WORK TO COMPLETE: Return all of the entries word for word, but omit the pictures they contain.

INFORMATION SHOWN:
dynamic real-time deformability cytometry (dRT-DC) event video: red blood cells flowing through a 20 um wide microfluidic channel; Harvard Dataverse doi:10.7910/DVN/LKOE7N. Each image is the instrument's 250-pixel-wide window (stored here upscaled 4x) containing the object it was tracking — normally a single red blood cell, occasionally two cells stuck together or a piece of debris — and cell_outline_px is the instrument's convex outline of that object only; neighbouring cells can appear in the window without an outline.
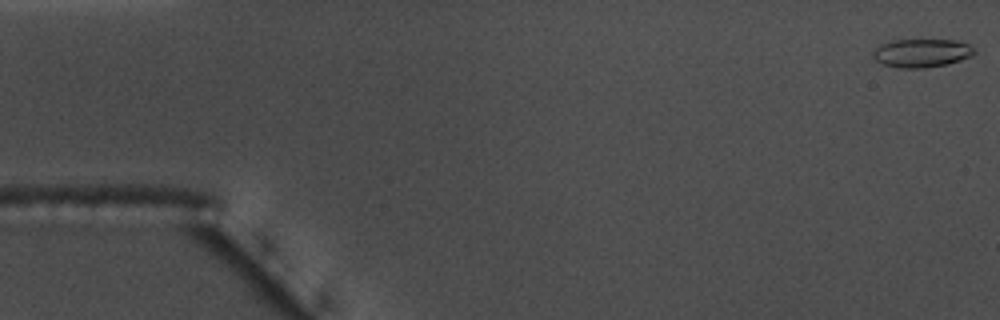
{"species": "common noctule bat (a hibernating species)", "species_latin": "Nyctalus noctula", "temperature_condition": "warm", "stored_images_in_passage": 12, "camera_frame_rate_fps": 3000, "um_per_image_px": 0.085, "animal": {"sex": "male", "body_mass_g": 17.5, "forearm_length_mm": 52.3}, "frame": {"image": 1, "passage_image": 1, "time_ms": 0.0, "image_size_px": [1000, 320], "cell_outline_px": [[976, 52], [972, 56], [948, 64], [924, 68], [900, 68], [884, 64], [876, 60], [872, 56], [872, 52], [880, 44], [892, 40], [956, 40], [968, 44], [976, 48]], "centroid_in_image_um": [78.36, 4.5], "position_along_channel_um": 6.6, "area_um2": 16.88}}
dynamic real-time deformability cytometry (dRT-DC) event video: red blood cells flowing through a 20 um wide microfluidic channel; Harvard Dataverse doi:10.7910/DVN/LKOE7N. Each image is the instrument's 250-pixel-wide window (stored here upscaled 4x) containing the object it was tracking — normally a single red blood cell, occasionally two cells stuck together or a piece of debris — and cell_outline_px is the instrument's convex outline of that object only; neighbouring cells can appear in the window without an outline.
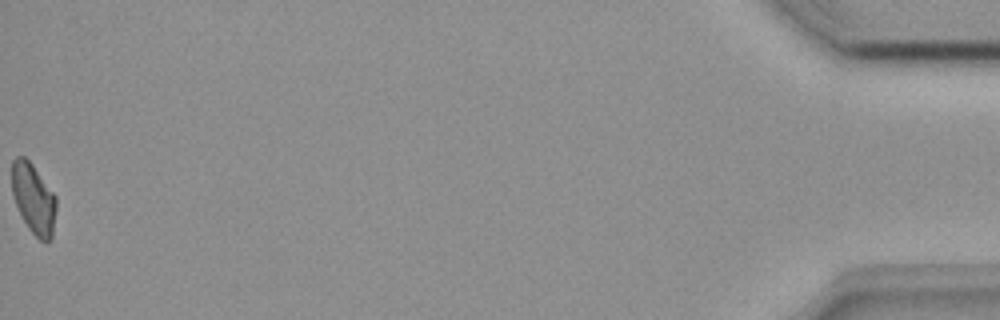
{"species": "common noctule bat (a hibernating species)", "species_latin": "Nyctalus noctula", "temperature_condition": "room temperature", "stored_images_in_passage": 47, "camera_frame_rate_fps": 3000, "um_per_image_px": 0.085, "animal": {"sex": "female", "body_mass_g": 18.4}, "frame": {"image": 1, "passage_image": 47, "time_ms": 15.333, "image_size_px": [1000, 320], "cell_outline_px": [[56, 208], [52, 236], [48, 244], [40, 240], [28, 228], [16, 204], [12, 192], [12, 160], [16, 156], [24, 156], [32, 164], [56, 196]], "centroid_in_image_um": [2.86, 16.89], "position_along_channel_um": 432.3, "area_um2": 18.03}}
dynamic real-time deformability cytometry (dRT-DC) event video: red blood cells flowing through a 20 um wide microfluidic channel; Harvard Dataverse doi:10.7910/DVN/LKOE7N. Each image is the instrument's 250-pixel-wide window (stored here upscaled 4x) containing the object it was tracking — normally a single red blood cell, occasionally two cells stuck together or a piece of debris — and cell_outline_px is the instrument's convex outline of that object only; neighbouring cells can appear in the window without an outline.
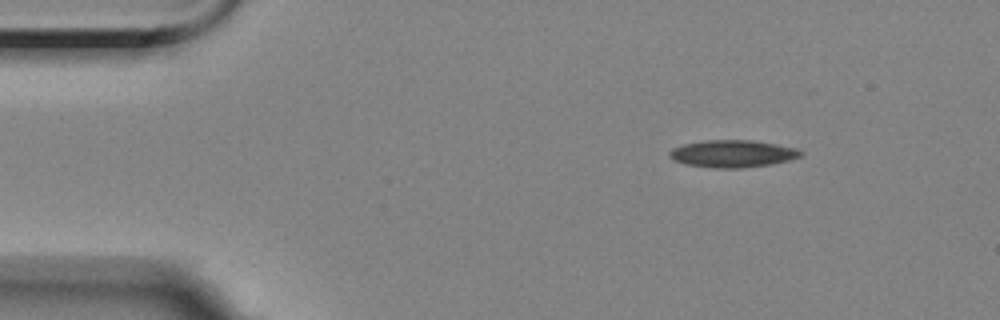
{"species": "Egyptian fruit bat (a non-hibernating species)", "species_latin": "Rousettus aegyptiacus", "temperature_condition": "room temperature", "stored_images_in_passage": 3, "camera_frame_rate_fps": 3000, "um_per_image_px": 0.085, "animal": {"sex": "female"}, "frame": {"image": 1, "passage_image": 1, "time_ms": 0.0, "image_size_px": [1000, 320], "cell_outline_px": [[804, 152], [800, 156], [788, 160], [772, 164], [740, 168], [716, 168], [688, 164], [672, 160], [668, 156], [668, 152], [672, 148], [684, 144], [704, 140], [752, 140], [776, 144], [796, 148]], "centroid_in_image_um": [62.25, 13.06], "position_along_channel_um": 22.7, "area_um2": 20.81}}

COMPLETED EXERCISE:
dynamic real-time deformability cytometry (dRT-DC) event video: red blood cells flowing through a 20 um wide microfluidic channel; Harvard Dataverse doi:10.7910/DVN/LKOE7N. Each image is the instrument's 250-pixel-wide window (stored here upscaled 4x) containing the object it was tracking — normally a single red blood cell, occasionally two cells stuck together or a piece of debris — and cell_outline_px is the instrument's convex outline of that object only; neighbouring cells can appear in the window without an outline.
{"species": "common noctule bat (a hibernating species)", "species_latin": "Nyctalus noctula", "temperature_condition": "warm", "stored_images_in_passage": 12, "camera_frame_rate_fps": 3000, "um_per_image_px": 0.085, "animal": {"sex": "male", "body_mass_g": 17.5, "forearm_length_mm": 52.3}, "frame": {"image": 1, "passage_image": 1, "time_ms": 0.0, "image_size_px": [1000, 320], "cell_outline_px": [[976, 52], [972, 56], [948, 64], [924, 68], [900, 68], [884, 64], [876, 60], [872, 56], [872, 52], [880, 44], [892, 40], [956, 40], [968, 44], [976, 48]], "centroid_in_image_um": [78.36, 4.5], "position_along_channel_um": 6.6, "area_um2": 16.88}}
dynamic real-time deformability cytometry (dRT-DC) event video: red blood cells flowing through a 20 um wide microfluidic channel; Harvard Dataverse doi:10.7910/DVN/LKOE7N. Each image is the instrument's 250-pixel-wide window (stored here upscaled 4x) containing the object it was tracking — normally a single red blood cell, occasionally two cells stuck together or a piece of debris — and cell_outline_px is the instrument's convex outline of that object only; neighbouring cells can appear in the window without an outline.
{"species": "common noctule bat (a hibernating species)", "species_latin": "Nyctalus noctula", "temperature_condition": "room temperature", "stored_images_in_passage": 47, "camera_frame_rate_fps": 3000, "um_per_image_px": 0.085, "animal": {"sex": "female", "body_mass_g": 18.4}, "frame": {"image": 1, "passage_image": 47, "time_ms": 15.333, "image_size_px": [1000, 320], "cell_outline_px": [[56, 208], [52, 236], [48, 244], [40, 240], [28, 228], [16, 204], [12, 192], [12, 160], [16, 156], [24, 156], [32, 164], [56, 196]], "centroid_in_image_um": [2.86, 16.89], "position_along_channel_um": 432.3, "area_um2": 18.03}}
dynamic real-time deformability cytometry (dRT-DC) event video: red blood cells flowing through a 20 um wide microfluidic channel; Harvard Dataverse doi:10.7910/DVN/LKOE7N. Each image is the instrument's 250-pixel-wide window (stored here upscaled 4x) containing the object it was tracking — normally a single red blood cell, occasionally two cells stuck together or a piece of debris — and cell_outline_px is the instrument's convex outline of that object only; neighbouring cells can appear in the window without an outline.
{"species": "Egyptian fruit bat (a non-hibernating species)", "species_latin": "Rousettus aegyptiacus", "temperature_condition": "room temperature", "stored_images_in_passage": 3, "camera_frame_rate_fps": 3000, "um_per_image_px": 0.085, "animal": {"sex": "female"}, "frame": {"image": 1, "passage_image": 1, "time_ms": 0.0, "image_size_px": [1000, 320], "cell_outline_px": [[804, 152], [800, 156], [788, 160], [772, 164], [740, 168], [716, 168], [688, 164], [672, 160], [668, 156], [668, 152], [672, 148], [684, 144], [704, 140], [752, 140], [776, 144], [796, 148]], "centroid_in_image_um": [62.25, 13.06], "position_along_channel_um": 22.7, "area_um2": 20.81}}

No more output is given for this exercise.